Monday, January 27, 2020

CMS Posts Revised NCD for NGS Sequencing in Advanced Cancer

On January 20, 2020, CMS posted a revised NCD for uses of NGS testing in patients with cancer.

The original NCD, in February 2018, focused on companion diagnostic tumor tissue tests (e.g. the Foundation Medicine F1 test).   It gave special coverage benefits to tumor tests that were approved as FDA companion diagnostics. 

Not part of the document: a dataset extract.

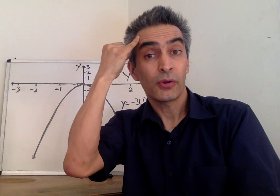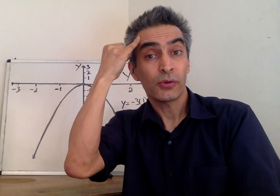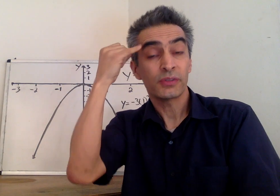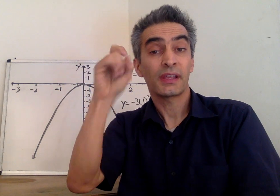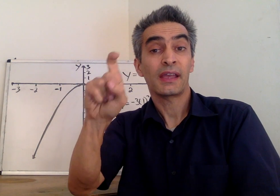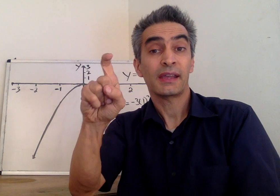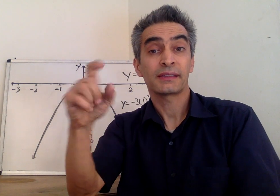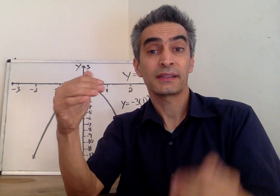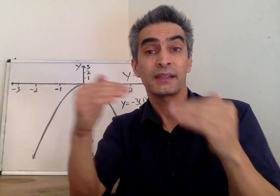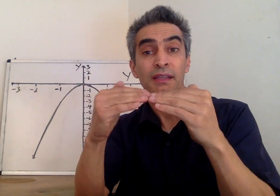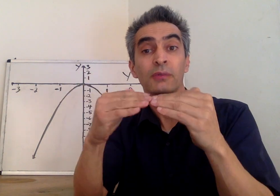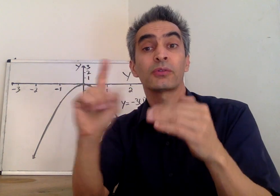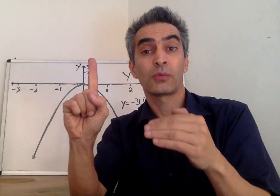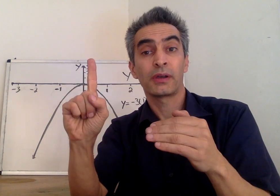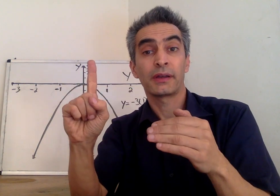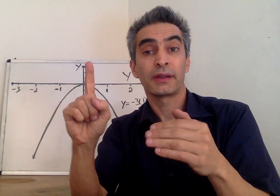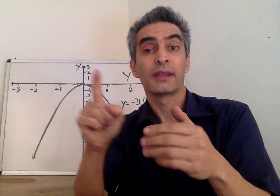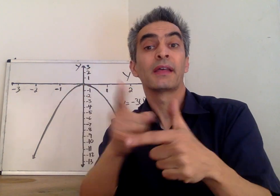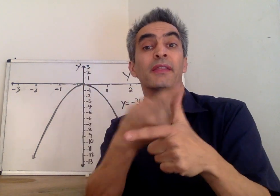Suppose x equals 1.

Stakeholders complained during 2018 and in early 2019 that the NCD inadvertently tended to block coverage of germline NGS tests, since the NCD focused coverage boundaries on "advanced cancer" patients.   CMS posted a draft revision of the NCD in October 2019, and the final revision now.

See the full NCD here:
https://www.cms.gov/medicare-coverage-database/details/nca-decision-memo.aspx?NCAId=296

CMS also issued a press release, here.

See coverage at Genomeweb here.  At MedCity News here.  HealthtechDive here.  Healthcare Finance News here.   Health Payer Intelligence here.  Becker's Hospital News, here.

In the press release, CMS Administrator Seema Verma is quoted: “We recognize that cancer patients shoulder a heavy burden, so we’re leaving no stone unturned in supporting women’s health and getting all patients the care they need. NGS testing provides clinically valuable information to guide patients and physicians in developing a personalized treatment plan....Innovative technologies are transforming medicine, and at every turn, President Trump has shown a dogged determination to give Americans access to them”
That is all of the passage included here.